## Complete the following
(a) Rewrite the pellagra text between "The neurological effects" and "the fourth D.", inclusive, using "restlessness" in place of "irritability".
(b) According to the pellagra text, why did Dr. Joseph Goldberger doubt that pellagra was an infectious disease? Answer in one to three sentences.
(c) Continue the pellagra text from its last sentence.

## Text section
====
The neurological effects range from irritability, poor concentration, and anxiety in early stages to confusion, disorientation, and full-blown dementia as the disease progresses. Some people also experience depression, insomnia, or tremors. Left completely untreated, pellagra is fatal, which is the fourth D.
How It Was Discovered to Be Nutritional
For decades in the early 1900s, pellagra was widely believed to be an infectious disease. In the American South, where corn-heavy diets were common among the poor, it killed thousands each year. Dr. Joseph Goldberger, a U.S. Public Health Service physician, challenged the infection theory after noticing a simple pattern: in Southern mental hospitals, orphanages, and mill towns, malnourished people developed pellagra while well-fed staff in the same buildings did not.
====
## Dataset entries
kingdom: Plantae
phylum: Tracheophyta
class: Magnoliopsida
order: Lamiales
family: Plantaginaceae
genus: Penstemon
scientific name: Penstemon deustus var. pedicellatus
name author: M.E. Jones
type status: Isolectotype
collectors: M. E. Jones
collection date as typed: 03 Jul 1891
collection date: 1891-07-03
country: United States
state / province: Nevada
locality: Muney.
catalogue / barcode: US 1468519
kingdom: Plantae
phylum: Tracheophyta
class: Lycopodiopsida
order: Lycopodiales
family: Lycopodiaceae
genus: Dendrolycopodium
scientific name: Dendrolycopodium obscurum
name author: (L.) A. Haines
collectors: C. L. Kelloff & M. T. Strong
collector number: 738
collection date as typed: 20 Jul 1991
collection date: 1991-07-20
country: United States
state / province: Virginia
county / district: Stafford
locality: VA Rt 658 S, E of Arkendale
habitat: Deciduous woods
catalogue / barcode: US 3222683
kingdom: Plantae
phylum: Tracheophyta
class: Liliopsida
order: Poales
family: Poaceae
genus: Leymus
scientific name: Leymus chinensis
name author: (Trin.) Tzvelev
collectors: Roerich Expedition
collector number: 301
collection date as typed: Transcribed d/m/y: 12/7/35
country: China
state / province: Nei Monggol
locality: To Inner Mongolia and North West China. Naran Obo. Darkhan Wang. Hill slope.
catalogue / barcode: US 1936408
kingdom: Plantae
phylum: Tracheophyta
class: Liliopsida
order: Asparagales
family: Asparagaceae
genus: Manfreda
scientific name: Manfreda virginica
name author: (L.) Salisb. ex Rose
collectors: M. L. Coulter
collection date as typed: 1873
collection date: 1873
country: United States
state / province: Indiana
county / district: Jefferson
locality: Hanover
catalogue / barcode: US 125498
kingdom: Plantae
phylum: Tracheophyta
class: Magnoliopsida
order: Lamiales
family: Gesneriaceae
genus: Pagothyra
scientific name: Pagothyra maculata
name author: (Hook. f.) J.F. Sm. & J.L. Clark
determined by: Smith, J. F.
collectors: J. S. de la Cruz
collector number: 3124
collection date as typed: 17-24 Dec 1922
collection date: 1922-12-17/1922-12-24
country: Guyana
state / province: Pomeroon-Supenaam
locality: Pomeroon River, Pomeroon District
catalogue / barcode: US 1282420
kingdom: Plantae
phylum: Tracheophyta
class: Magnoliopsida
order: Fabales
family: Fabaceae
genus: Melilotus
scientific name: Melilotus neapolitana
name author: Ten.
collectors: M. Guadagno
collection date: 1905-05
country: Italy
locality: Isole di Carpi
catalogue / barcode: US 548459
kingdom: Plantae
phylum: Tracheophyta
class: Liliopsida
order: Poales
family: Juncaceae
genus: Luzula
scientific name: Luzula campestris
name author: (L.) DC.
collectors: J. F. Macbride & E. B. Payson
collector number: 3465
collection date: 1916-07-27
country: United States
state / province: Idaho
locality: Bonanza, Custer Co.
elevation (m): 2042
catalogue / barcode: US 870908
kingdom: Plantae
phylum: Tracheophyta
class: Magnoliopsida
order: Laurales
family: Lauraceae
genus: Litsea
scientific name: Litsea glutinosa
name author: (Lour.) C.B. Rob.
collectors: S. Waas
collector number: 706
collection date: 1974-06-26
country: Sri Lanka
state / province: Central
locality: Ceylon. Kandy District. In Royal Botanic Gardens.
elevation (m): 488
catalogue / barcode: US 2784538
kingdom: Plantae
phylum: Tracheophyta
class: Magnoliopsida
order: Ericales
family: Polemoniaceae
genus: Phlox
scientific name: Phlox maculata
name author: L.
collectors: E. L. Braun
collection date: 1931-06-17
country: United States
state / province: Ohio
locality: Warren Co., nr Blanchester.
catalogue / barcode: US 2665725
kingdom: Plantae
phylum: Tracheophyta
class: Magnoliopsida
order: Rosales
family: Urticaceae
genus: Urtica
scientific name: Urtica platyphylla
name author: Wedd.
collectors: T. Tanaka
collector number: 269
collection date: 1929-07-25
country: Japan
====
## Answers to the problems
(a)
The neurological effects range from restlessness, poor concentration, and anxiety in early stages to confusion, disorientation, and full-blown dementia as the disease progresses. Some people also experience depression, insomnia, or tremors. Left completely untreated, pellagra is fatal, which is the fourth D.

(b) He noticed that in Southern mental hospitals, orphanages, and mill towns, malnourished people developed pellagra. Well-fed staff in the same buildings did not.

(c)
To prove his point, Goldberger ran a striking experiment at the Rankin prison farm in Mississippi. With the governor’s cooperation, 11 inmates volunteered to eat a restricted diet of corn grits, pork fat, syrup, and small amounts of vegetables for six months. Six of the eleven developed pellagra. He then went further, organizing what he called “filth parties” in which he, his wife, and other volunteers swallowed pills made from the skin scales, feces, urine, and blood of pellagra patients and injected themselves with their blood. None developed the disease, demolishing the infection theory.
During the 1920s, Goldberger identified brewer’s yeast as a “pellagra preventive factor” that could clear the disease. He spent 15 years on the problem and declared in 1928 that pellagra was “beyond a reasonable doubt” a vitamin deficiency disease. The specific vitamin, niacin, was identified by other researchers shortly after his death.
Diagnosis
Pellagra is primarily diagnosed based on symptoms and dietary history. The combination of a symmetrical, sun-sensitive rash with digestive and neurological problems in someone with poor nutrition or heavy alcohol use is highly suggestive. A urine test can support the diagnosis: levels of a niacin byproduct below 0.8 mg per day point toward deficiency. In practice, doctors often confirm the diagnosis by seeing how quickly symptoms improve once niacin supplementation begins.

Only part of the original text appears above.